■ **DESCRIPTION OF THE TASK**
The lines to copy are those in the listing below that contain the word "format".

■ **SOURCE DATA**

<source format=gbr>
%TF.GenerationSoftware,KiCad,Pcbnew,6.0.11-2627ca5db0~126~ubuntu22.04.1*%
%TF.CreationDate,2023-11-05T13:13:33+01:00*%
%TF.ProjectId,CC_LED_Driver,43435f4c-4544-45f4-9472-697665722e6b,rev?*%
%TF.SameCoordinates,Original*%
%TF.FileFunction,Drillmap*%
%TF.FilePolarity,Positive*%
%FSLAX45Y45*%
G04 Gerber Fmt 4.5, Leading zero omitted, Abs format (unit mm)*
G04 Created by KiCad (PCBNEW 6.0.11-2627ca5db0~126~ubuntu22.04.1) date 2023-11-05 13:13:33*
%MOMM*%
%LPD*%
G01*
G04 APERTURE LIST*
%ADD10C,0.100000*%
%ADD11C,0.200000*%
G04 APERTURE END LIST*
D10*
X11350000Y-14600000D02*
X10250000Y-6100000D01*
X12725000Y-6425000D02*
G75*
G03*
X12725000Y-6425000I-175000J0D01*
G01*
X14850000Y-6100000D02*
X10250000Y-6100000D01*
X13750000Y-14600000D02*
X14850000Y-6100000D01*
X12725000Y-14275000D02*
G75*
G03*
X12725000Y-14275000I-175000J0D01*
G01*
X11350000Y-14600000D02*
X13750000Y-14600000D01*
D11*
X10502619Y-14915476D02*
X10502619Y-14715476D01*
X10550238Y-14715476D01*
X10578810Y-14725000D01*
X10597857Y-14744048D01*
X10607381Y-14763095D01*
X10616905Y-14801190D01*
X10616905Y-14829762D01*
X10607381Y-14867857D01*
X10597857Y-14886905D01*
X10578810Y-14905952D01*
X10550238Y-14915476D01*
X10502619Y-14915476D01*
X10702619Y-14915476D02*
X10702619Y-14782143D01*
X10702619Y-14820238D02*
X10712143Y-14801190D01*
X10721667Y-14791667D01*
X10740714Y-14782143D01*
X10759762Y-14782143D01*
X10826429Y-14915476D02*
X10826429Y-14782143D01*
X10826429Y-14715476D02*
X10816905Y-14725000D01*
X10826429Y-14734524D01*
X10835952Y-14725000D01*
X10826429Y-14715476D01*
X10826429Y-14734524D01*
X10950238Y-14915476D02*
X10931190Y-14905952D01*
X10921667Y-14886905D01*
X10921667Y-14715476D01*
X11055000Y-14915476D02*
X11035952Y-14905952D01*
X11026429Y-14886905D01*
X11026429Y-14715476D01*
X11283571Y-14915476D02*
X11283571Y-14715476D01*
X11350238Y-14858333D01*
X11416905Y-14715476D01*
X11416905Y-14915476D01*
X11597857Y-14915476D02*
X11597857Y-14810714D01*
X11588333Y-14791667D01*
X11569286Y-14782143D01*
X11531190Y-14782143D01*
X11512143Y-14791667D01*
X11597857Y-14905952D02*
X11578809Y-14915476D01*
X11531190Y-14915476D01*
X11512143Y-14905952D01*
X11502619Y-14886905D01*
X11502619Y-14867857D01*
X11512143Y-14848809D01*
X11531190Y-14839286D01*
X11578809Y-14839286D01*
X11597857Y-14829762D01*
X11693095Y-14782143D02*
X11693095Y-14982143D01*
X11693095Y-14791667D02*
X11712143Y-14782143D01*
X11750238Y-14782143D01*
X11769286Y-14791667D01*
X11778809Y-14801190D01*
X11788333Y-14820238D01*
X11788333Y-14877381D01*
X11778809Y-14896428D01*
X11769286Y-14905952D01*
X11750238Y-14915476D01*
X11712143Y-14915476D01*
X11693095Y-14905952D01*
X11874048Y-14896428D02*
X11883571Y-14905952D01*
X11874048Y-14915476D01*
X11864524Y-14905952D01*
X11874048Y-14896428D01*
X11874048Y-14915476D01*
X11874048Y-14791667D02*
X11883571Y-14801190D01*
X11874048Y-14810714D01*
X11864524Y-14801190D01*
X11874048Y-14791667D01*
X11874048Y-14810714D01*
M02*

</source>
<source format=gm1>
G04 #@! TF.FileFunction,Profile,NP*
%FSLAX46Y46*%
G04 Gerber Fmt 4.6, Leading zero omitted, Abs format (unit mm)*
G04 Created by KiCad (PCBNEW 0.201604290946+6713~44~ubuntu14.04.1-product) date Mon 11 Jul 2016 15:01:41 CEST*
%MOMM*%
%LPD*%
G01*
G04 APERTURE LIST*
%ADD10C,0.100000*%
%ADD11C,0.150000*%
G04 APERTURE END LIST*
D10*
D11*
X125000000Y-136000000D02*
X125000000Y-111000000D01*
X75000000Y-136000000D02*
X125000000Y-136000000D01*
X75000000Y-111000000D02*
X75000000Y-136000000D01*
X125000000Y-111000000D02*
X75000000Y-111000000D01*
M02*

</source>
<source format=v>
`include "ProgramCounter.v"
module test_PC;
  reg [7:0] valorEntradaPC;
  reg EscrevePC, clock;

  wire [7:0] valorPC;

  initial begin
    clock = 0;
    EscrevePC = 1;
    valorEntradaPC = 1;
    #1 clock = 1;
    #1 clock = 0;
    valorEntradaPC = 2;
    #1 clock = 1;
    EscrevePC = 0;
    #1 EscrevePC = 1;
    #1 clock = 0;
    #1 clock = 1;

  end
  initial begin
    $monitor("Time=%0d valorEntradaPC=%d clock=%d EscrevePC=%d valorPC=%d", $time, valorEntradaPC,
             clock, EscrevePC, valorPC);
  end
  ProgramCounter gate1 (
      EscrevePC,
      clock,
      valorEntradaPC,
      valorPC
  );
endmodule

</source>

■ **EXPECTED OUTPUT**
<source format=gbr>
G04 Gerber Fmt 4.5, Leading zero omitted, Abs format (unit mm)*
<source format=gm1>
G04 Gerber Fmt 4.6, Leading zero omitted, Abs format (unit mm)*
<source format=v>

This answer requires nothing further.